YOUR OBJECTIVE:
Scan the entries below and state how many lines contain "чтобы". No other output.
== EXERCISE INPUTS
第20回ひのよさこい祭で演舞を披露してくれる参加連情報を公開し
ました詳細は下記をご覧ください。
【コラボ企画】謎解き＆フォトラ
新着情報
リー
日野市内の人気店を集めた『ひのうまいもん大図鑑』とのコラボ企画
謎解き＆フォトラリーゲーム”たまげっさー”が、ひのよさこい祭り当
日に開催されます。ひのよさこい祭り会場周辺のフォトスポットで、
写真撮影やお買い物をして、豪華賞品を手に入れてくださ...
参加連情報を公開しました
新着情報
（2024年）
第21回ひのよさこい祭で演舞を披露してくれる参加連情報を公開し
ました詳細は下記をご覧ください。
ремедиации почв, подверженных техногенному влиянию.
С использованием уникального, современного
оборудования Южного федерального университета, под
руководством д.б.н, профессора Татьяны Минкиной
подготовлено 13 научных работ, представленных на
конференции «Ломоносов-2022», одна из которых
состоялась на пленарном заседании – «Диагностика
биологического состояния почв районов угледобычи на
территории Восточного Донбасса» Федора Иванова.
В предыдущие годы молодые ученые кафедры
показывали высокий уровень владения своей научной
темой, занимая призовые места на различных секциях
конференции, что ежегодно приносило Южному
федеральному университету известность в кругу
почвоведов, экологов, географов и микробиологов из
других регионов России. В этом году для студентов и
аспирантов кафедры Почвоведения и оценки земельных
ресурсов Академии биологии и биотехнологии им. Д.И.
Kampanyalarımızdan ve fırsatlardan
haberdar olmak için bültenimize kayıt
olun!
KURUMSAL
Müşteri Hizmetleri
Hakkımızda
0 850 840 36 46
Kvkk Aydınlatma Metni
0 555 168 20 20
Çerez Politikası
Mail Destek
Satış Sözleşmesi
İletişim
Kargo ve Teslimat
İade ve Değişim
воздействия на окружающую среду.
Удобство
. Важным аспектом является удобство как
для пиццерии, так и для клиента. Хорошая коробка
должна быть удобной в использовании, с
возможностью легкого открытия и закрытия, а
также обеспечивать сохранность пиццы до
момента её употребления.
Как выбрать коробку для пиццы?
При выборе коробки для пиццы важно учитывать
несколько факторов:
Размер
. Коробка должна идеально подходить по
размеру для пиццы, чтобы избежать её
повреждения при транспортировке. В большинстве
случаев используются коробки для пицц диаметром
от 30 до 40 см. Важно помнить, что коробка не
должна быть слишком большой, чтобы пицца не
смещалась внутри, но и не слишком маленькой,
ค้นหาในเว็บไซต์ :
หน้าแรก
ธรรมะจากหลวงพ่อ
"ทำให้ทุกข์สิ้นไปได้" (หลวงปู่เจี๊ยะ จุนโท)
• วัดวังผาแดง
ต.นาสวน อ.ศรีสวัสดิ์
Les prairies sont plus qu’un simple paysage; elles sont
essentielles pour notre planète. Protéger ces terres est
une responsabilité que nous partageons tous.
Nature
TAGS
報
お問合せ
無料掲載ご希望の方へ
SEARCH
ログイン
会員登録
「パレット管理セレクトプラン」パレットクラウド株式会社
====
RESPONSE:
2